Diceva agli invitati una parabola, notando come sceglievano i primi posti: «Quando sei invitato a nozze da qualcuno, non metterti al primo posto, perché non ci sia un altro invitato più degno di te, e colui che ha invitato te e lui venga a dirti: “Cédigli il posto!”. Allora dovrai con vergogna occupare l’ultimo posto. Invece, quando sei invitato, va’ a metterti all’ultimo posto, perché quando viene colui che ti ha invitato ti dica: “Amico, vieni più avanti!”. Allora ne avrai onore davanti a tutti i commensali. Perché chiunque si esalta sarà umiliato, e chi si umilia sarà esaltato». Lc 14,1.7-11

Che cosa difficile l’umiltà! Soprattutto in questi tempi in cui è l’arroganza a prevalere, i toni sopra le righe, gli eccessi… Soprattutto dopo secoli di esaltazione dell’umiltà come atteggiamento dimesso e depresso che tanti danni ha fatto alle coscienze poco equilibrate! La parola umiltà deriva dall’humus, che è la terra feconda e che porta in sé due significati: la concretezza e la fecondità. Siamo chiamati ad essere concreti, a conoscere i nostri limiti e le nostre qualità perché siano messi a disposizione delle persone che incontriamo. Non è umile chi dice di non valere a nulla, è un depresso. Umiltà significa riconoscere e valorizzare i propri doni, sapere che ci sono dati non per metterci in mostra, ma per donarli agli altri, per condividerli.
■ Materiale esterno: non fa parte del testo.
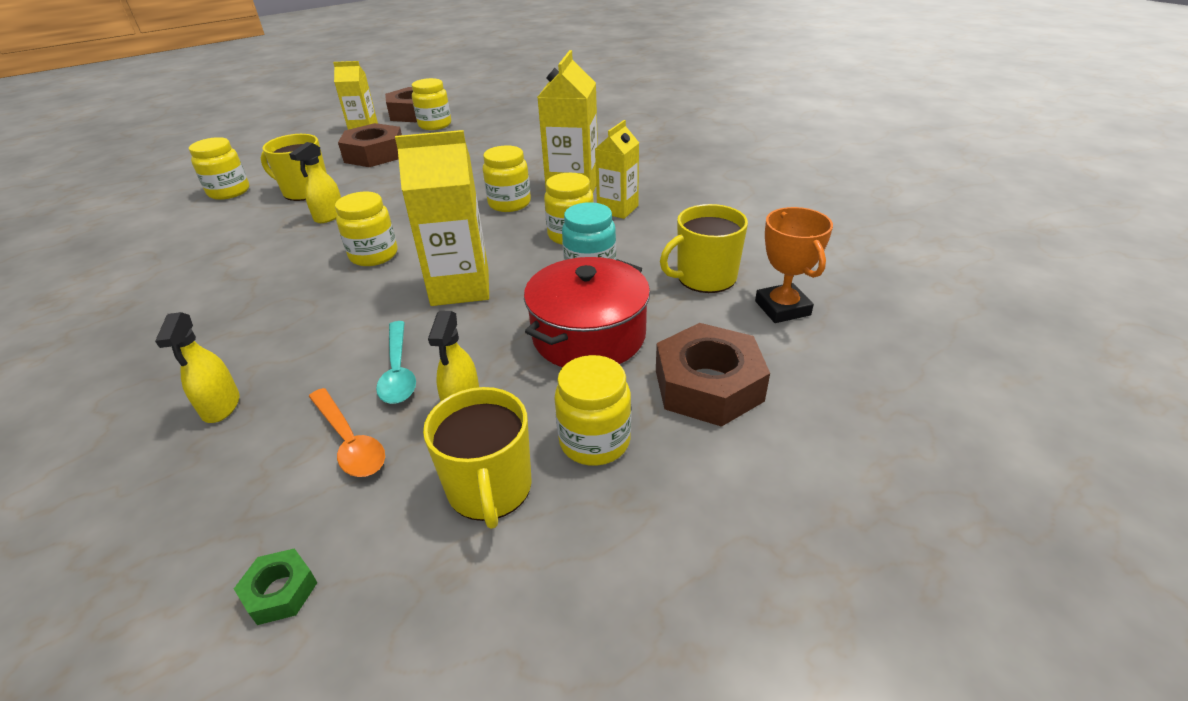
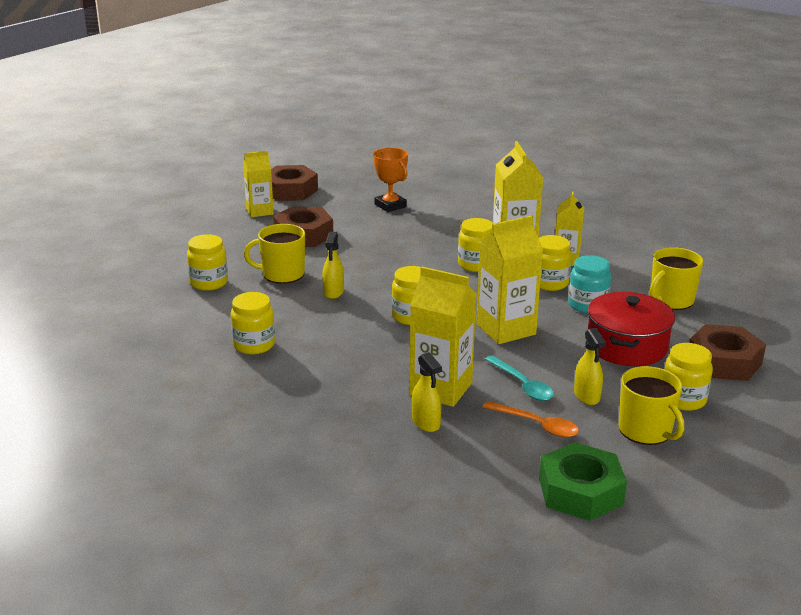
camera: 20 degrees left, 10 degrees down
(280, 591) = (580, 491): green nut -> green nut, size x2.13
(296, 358) = (441, 389): none -> yellow carton
(435, 125) = (326, 201): yellow jar -> yellow jar (254, 345)
(782, 308) = (735, 312): orange trophy -> orange trophy (390, 205)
Gesù ci chiede di non seguire le logiche mondane di chi deve sempre apparire (anche nella Chiesa, purtroppo!) fregiandosi di titoli o di cariche, ma di vivere nell’assoluta semplicità, attenti all’essenziale, al “dentro” molto più che al “fuori”, di non far caso alle logiche di potere del mondo perché siamo preziosi agli occhi di Dio anche se non veniamo riconosciuti dagli altri come forse meriteremmo.